-- Opening Marker --
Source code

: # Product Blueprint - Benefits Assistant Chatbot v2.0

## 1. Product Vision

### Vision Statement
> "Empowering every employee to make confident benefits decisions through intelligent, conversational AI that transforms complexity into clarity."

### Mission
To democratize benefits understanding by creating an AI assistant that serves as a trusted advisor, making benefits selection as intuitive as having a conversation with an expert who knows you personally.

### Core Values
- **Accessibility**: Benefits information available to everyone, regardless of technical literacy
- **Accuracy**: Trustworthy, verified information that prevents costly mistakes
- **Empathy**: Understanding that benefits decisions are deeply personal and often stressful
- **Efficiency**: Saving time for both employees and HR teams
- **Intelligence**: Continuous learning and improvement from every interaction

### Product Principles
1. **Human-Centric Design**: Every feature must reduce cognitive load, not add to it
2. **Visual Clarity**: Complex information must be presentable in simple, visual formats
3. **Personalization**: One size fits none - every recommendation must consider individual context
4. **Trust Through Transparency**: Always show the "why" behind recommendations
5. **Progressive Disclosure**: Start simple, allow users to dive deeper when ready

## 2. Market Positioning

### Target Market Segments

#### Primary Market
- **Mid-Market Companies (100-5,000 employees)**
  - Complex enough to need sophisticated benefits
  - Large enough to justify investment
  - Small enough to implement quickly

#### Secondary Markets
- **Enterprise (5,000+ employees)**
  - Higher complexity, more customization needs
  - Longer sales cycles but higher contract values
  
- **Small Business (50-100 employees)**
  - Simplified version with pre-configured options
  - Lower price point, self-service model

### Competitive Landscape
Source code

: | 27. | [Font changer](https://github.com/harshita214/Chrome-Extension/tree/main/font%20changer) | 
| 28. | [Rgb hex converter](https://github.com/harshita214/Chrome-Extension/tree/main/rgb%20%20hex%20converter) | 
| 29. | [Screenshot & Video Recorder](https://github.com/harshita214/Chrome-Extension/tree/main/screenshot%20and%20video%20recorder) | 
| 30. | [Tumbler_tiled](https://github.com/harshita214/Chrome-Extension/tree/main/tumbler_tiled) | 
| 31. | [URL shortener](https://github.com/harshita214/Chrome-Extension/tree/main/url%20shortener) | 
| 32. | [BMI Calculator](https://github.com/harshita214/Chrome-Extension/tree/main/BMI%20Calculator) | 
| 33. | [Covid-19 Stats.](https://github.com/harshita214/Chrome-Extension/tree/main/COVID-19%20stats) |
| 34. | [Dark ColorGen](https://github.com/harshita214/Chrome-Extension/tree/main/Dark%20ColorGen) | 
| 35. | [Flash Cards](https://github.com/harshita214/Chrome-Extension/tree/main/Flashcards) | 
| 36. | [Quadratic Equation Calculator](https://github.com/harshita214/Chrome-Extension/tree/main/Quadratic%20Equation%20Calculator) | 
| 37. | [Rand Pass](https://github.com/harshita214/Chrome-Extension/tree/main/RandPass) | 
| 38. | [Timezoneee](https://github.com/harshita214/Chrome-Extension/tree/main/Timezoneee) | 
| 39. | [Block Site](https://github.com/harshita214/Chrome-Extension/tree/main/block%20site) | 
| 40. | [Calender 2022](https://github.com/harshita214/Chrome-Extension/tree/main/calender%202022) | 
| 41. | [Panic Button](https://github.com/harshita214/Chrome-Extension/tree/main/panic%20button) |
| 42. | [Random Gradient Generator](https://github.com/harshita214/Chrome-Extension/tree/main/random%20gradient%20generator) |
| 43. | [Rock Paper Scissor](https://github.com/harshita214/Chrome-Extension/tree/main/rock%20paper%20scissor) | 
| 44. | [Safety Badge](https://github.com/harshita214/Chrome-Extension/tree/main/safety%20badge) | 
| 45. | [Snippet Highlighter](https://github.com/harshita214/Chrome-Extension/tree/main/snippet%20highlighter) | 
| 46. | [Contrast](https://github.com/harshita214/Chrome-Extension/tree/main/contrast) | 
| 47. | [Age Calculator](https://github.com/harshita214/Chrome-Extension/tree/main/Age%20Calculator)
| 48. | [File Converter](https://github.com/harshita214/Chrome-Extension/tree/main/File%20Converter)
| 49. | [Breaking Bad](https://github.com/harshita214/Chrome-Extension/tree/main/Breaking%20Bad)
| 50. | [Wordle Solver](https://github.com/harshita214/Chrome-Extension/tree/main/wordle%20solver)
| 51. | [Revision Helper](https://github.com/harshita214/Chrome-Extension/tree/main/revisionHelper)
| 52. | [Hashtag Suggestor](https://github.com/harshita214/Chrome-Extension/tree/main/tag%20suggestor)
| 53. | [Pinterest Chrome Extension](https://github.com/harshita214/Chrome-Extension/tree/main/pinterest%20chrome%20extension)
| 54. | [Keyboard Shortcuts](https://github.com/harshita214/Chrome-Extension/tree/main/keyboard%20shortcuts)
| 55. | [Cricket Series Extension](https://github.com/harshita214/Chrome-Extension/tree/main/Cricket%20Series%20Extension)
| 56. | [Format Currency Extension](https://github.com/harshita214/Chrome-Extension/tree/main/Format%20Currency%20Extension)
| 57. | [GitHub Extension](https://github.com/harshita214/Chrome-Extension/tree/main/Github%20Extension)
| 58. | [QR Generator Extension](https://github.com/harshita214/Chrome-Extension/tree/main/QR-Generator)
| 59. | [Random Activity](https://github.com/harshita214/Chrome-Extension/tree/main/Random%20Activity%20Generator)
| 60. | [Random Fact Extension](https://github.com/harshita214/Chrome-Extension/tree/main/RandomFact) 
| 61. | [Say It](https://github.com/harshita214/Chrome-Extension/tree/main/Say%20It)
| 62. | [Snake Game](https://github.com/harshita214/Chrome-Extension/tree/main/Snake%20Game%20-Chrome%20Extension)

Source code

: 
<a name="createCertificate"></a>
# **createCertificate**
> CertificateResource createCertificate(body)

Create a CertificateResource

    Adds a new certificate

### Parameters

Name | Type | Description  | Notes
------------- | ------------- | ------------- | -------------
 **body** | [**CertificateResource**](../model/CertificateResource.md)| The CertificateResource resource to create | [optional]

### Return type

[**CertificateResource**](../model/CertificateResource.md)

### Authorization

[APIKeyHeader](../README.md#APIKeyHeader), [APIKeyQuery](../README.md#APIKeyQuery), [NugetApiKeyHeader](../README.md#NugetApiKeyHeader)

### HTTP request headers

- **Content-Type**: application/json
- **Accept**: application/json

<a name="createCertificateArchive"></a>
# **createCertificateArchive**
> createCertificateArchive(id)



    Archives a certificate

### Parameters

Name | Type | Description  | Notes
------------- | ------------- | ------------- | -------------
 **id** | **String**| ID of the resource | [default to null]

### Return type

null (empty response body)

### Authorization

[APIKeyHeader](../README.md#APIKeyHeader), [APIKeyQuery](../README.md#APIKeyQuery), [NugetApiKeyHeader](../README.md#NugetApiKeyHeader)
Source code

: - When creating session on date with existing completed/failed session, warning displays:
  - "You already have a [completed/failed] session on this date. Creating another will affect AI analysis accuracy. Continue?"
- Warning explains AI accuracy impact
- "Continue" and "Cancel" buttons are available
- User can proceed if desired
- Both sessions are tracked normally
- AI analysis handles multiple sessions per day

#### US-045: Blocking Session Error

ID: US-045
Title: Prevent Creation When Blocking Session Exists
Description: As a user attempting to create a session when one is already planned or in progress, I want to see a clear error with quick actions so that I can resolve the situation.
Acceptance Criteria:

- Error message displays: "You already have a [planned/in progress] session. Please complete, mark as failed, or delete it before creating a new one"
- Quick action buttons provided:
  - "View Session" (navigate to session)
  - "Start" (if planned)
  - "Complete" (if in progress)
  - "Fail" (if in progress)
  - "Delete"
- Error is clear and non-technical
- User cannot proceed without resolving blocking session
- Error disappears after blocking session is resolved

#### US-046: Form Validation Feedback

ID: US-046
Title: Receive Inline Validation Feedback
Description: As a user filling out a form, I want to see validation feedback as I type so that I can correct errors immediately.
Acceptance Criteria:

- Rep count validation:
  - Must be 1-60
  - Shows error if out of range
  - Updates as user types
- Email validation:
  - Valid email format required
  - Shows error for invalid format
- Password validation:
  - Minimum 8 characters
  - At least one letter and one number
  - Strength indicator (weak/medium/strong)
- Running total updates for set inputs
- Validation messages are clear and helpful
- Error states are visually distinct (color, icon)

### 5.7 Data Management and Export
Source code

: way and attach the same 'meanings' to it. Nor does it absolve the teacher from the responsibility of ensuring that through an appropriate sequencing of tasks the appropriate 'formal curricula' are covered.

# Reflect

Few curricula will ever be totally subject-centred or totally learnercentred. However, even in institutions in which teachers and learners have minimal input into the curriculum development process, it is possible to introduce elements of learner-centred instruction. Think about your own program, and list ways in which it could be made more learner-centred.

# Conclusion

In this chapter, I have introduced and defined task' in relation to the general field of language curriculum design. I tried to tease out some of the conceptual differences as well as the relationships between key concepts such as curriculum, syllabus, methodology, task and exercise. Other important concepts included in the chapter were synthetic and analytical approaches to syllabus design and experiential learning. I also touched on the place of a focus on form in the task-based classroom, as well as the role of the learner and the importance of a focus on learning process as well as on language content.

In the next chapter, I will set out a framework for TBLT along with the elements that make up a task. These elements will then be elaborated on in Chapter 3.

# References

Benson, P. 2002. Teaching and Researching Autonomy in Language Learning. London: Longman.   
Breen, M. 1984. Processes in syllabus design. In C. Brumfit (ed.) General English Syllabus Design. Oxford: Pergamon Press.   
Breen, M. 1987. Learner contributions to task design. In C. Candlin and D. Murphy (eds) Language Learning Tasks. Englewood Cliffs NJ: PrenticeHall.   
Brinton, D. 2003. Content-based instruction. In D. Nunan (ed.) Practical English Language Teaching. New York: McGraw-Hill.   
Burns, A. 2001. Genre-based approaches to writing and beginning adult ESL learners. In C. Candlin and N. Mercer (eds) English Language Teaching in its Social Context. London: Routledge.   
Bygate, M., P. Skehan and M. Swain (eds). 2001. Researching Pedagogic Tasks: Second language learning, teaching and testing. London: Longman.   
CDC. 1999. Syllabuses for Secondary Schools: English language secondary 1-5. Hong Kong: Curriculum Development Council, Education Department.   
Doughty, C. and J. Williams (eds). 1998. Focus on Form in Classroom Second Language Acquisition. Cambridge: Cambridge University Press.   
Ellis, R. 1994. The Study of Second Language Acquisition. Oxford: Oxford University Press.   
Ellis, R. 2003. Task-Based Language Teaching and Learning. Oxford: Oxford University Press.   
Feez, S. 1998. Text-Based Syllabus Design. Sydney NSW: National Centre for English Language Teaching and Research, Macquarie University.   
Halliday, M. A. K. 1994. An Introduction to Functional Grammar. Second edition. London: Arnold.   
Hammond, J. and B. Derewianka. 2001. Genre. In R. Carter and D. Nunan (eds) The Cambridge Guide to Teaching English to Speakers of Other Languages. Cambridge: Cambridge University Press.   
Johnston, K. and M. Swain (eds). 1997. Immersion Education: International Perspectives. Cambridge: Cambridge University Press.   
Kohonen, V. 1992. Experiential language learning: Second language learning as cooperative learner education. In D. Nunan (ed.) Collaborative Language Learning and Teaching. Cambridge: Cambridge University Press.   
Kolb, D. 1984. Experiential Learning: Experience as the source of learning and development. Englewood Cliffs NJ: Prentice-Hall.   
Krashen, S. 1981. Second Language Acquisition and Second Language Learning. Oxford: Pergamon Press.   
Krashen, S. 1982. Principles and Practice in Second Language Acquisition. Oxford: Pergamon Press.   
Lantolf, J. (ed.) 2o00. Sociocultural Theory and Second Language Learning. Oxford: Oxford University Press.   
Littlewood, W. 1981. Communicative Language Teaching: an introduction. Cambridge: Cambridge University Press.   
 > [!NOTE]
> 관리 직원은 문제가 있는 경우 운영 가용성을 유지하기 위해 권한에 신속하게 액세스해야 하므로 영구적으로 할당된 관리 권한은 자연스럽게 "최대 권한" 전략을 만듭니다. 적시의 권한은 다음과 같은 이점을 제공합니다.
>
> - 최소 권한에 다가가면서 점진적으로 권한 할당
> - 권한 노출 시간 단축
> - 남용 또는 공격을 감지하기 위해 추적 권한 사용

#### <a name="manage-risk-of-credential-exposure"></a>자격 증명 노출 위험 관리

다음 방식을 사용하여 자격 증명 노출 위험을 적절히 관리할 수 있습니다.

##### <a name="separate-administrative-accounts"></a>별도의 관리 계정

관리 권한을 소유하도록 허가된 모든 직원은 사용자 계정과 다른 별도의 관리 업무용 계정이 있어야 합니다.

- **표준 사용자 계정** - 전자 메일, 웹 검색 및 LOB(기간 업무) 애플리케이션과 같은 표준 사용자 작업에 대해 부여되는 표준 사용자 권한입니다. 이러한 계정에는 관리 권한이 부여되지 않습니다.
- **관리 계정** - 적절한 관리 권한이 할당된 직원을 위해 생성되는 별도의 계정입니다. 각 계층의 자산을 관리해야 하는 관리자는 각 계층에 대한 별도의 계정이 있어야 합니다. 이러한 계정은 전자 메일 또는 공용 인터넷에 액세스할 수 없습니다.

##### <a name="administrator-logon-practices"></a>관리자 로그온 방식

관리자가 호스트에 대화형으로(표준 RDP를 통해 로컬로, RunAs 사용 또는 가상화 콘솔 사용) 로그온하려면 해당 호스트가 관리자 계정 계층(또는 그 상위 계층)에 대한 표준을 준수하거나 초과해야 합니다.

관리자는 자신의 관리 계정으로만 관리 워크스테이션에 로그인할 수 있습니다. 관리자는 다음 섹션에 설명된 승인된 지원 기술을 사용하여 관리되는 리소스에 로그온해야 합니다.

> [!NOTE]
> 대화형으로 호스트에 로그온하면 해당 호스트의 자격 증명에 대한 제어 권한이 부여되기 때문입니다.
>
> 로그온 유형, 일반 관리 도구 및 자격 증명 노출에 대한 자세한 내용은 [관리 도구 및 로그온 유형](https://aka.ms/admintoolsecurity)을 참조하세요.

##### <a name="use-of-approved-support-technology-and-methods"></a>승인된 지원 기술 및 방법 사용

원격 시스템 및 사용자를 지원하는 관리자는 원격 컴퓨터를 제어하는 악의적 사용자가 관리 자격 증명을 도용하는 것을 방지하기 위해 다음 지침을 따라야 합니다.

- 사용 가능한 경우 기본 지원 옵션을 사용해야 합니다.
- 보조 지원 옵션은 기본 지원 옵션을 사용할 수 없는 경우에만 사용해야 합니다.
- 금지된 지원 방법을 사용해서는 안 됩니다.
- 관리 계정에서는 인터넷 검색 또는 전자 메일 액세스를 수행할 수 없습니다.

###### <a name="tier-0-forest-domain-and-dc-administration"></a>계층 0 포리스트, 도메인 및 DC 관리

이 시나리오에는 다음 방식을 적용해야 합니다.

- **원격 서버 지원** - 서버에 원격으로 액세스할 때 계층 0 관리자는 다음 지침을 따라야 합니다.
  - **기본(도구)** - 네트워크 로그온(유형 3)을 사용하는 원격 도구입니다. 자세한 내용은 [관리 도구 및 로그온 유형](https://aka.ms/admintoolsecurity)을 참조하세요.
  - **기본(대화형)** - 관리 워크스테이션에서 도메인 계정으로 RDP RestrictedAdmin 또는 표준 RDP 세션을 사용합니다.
-- Closing Marker --
■ Exercise aim ■
Reproduce the rows word for word, from the first line through the line containing "To democratize benefits", including that line.

■ Expected answer ■
Source code

: # Product Blueprint - Benefits Assistant Chatbot v2.0

## 1. Product Vision

### Vision Statement
> "Empowering every employee to make confident benefits decisions through intelligent, conversational AI that transforms complexity into clarity."

### Mission
To democratize benefits understanding by creating an AI assistant that serves as a trusted advisor, making benefits selection as intuitive as having a conversation with an expert who knows you personally.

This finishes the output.